TAREFAS PROPOSTAS:
a - Resuma em forma de lista o parágrafo da entrevista sobre proteção de dados que começa com "Acho que ela pode e deve". Mantenha os fatos principais.
b - Dê continuidade à entrevista sobre proteção de dados a partir do ponto em que ela para.

TRECHO PARA LEITURA:
╔══

Acredita que a sociedade civil também pode contribuir na construção de
ferramentas em prol da proteção de dados pessoais?
Sim.
Acho que ela pode e deve. O governo precisa se entender como
plataforma, e entender que nem sempre a melhor solução para a sociedade
virar de uma construção do próprio governo. Podemos entregar elementos
para que a sociedade construa soluções para si. Isso já acontece em uma
série de situações, mundo afora e aqui no Brasil, em que o governo
fornece informações, tudo com controle de segurança e privacidade, para
que a sociedade organize soluções possíveis de serem entregues ao
cidadão. As soluções de plataforma, sejam as de governo para governo,
sejam as do governo para a sociedade, começarão a ganhar mais
importância por conta do conceito de permeabilidade. Afinal, não existe
um governo isolado da sociedade, nem na execução da política pública,
tampouco na construção dessa política. E quando se fala dessa
construção, não se está falando somente de governo com dados abertos
voltados para a transparência. Permitir consultas públicas é muito
importante, e o Brasil tem avançado bastante nisso. Porém, é essencial
que o governo desenvolva modelos de negócio a partir de ferramentas que
compartilhem com a sociedade informações estratégicas para que ela
também tome melhores decisões.
Há
algo mais que gostaria de destacar considerando o momento em que
estamos, de pouco menos de um ano para que a LGPD entre em vigor?

╚══

AMOSTRA DOS DADOS:
╔══

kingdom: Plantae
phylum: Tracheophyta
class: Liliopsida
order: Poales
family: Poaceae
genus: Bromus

╚══
╔══

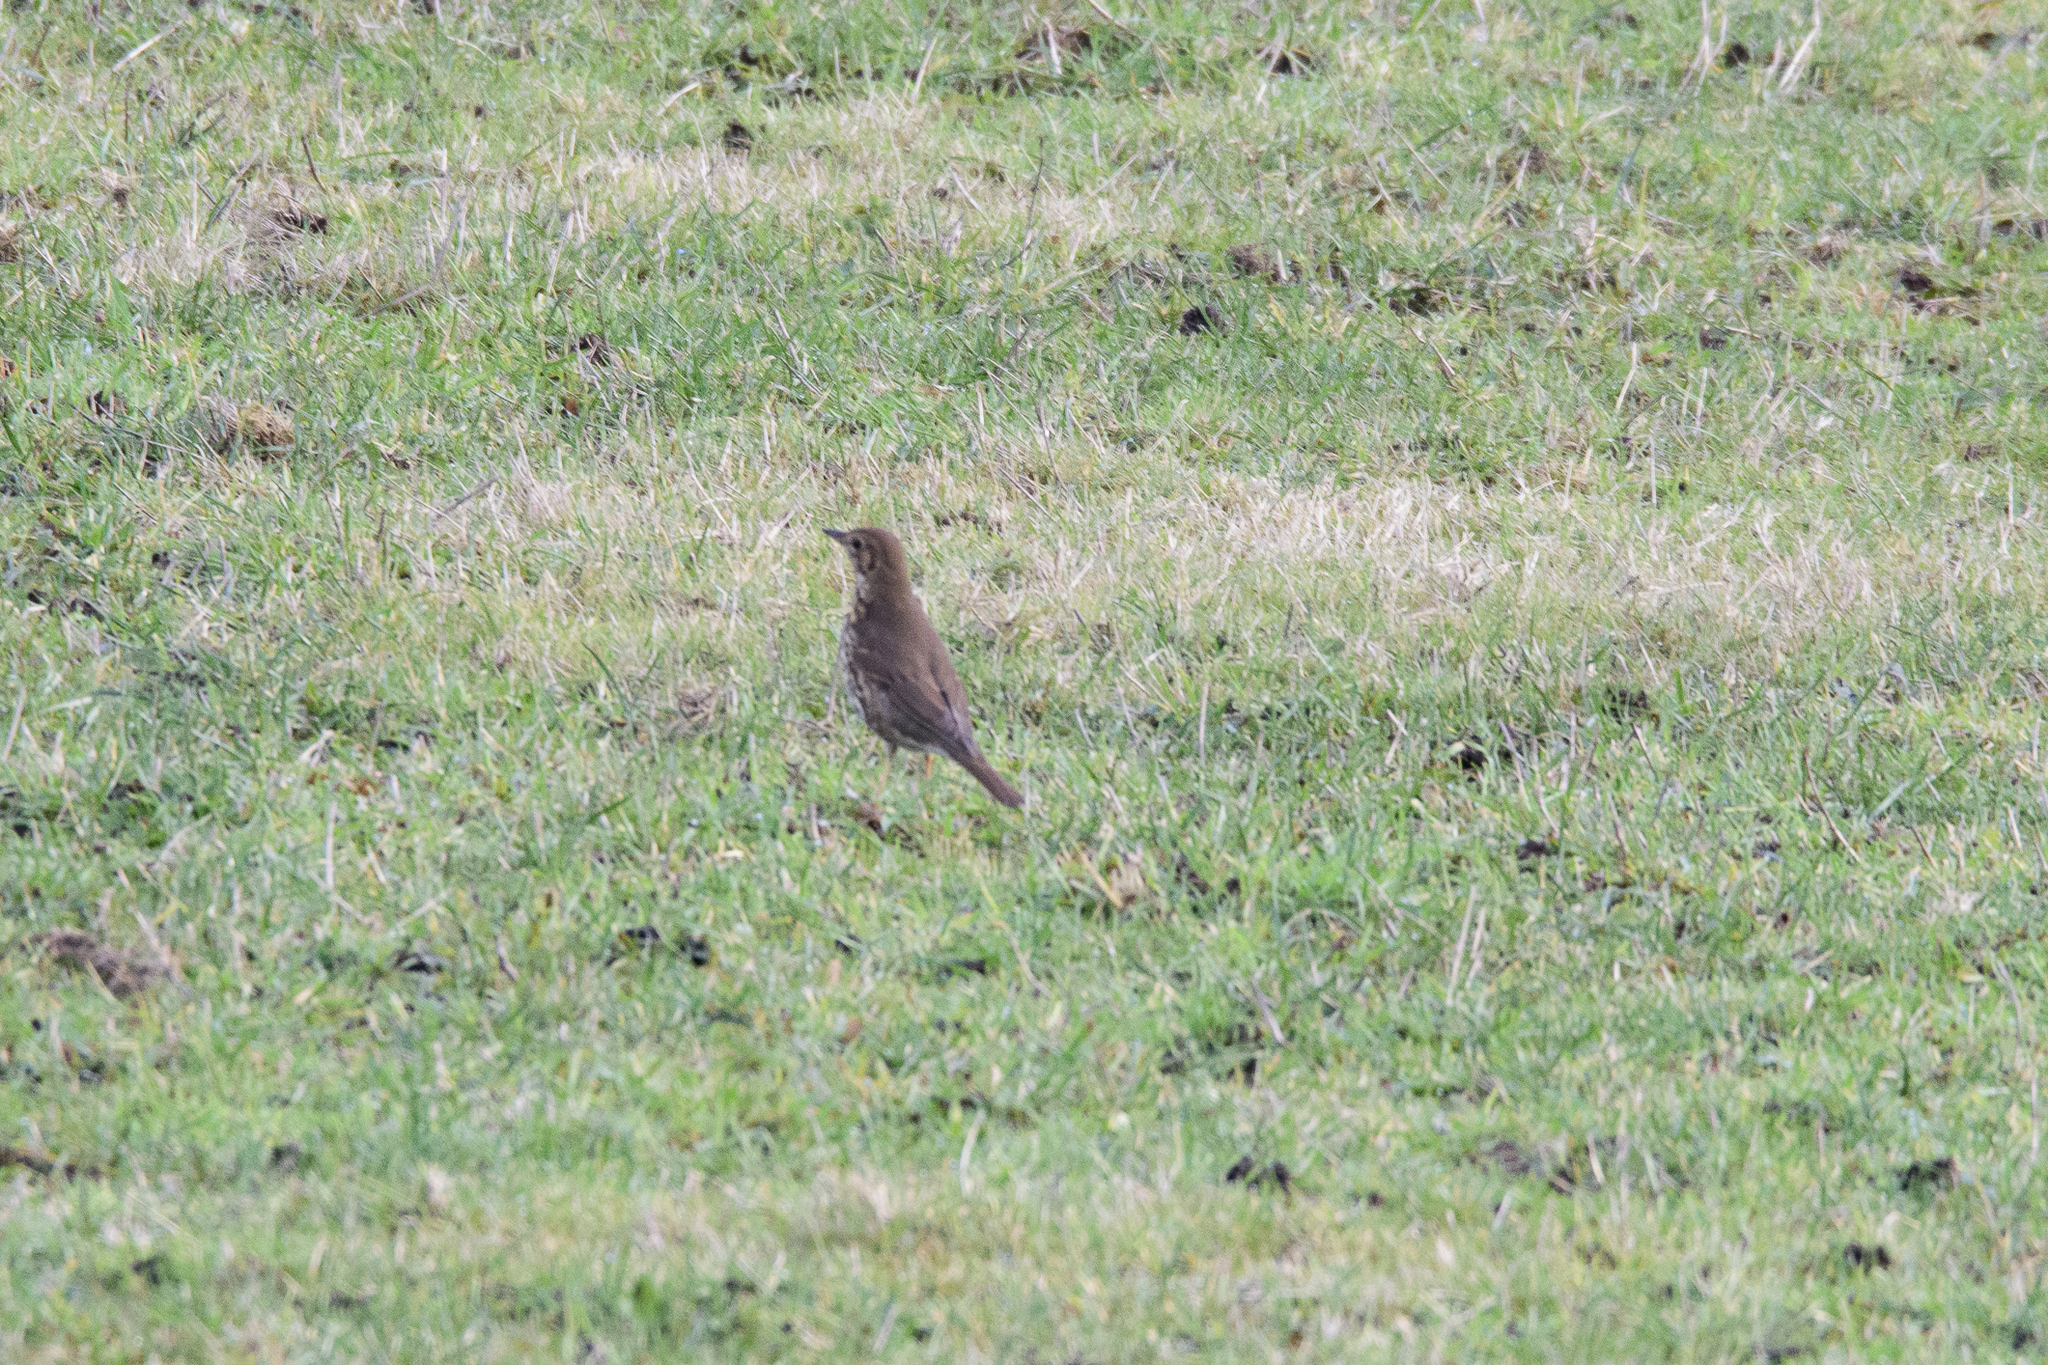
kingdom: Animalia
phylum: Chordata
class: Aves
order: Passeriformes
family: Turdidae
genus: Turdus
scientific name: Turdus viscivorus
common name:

╚══
╔══

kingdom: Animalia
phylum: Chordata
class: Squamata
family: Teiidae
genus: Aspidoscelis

╚══

RESPOSTAS POR TAREFA:
a -
- A sociedade civil pode e deve ajudar a criar ferramentas para proteger dados pessoais.
- O governo precisa se ver como plataforma. Nem sempre a melhor solução vem dele, e ele pode fornecer elementos para que a própria sociedade crie soluções.
- Isso já acontece no Brasil e em outros países. O governo fornece informações com controle de segurança e privacidade, e a sociedade organiza soluções para o cidadão.
- As soluções de plataforma, tanto de governo para governo quanto de governo para a sociedade, vão ganhar importância por causa do conceito de permeabilidade. O governo não está isolado da sociedade, nem na execução nem na construção da política pública.
- Essa construção vai além dos dados abertos voltados para a transparência. As consultas públicas são muito importantes, e o Brasil tem avançado nelas.
- É essencial que o governo crie modelos de negócio com ferramentas que compartilhem informações estratégicas com a sociedade, para que ela também tome decisões melhores.

b -
É
importante compreender que esse processo atual no Brasil se constrói em
conjunto, com governo, sociedade, empresas. A Estônia, que tem 99% dos
seus serviços afetados pelo meio digital, e a Dinamarca, que lidera o
ranking de e-gov
no mundo, mostram que o desafio da privacidade, até para países que
avançaram significativamente no tema, é algo que ainda está sendo
construído. E especialistas desses países defendem que isso precisa ser
construído junto com a sociedade. E esses exemplos mostram que o Brasil
pode e deve seguir na construção de um ecossistema que gere confiança
para todos, precisamos gerir as informações de forma que a sociedade se
sinta mais confiante no governo, e o governo mais confiante na
sociedade. Ou seja, um sistema que, por um lado, propicie que o governo
confie mais no cidadão e deixe de fazer certas exigências desnecessárias
e burocráticas, que tomam tempo e energia do cidadão. E que, por outro
lado, permita que o cidadão confie mais na Administração Pública e
entenda que as informações dele, que estão com o governo, estão
guardadas sob um conjunto de regras e de governança. Portanto, a LGDP é
pilar fundamental para a transformação digital, pois gera confiança para
esse ecossistema.
Bem, se lá na Dinamarca e na Estônia, que já têm o GDPR, ainda há muito que fazer, então o Brasil está no rumo certo, é isso?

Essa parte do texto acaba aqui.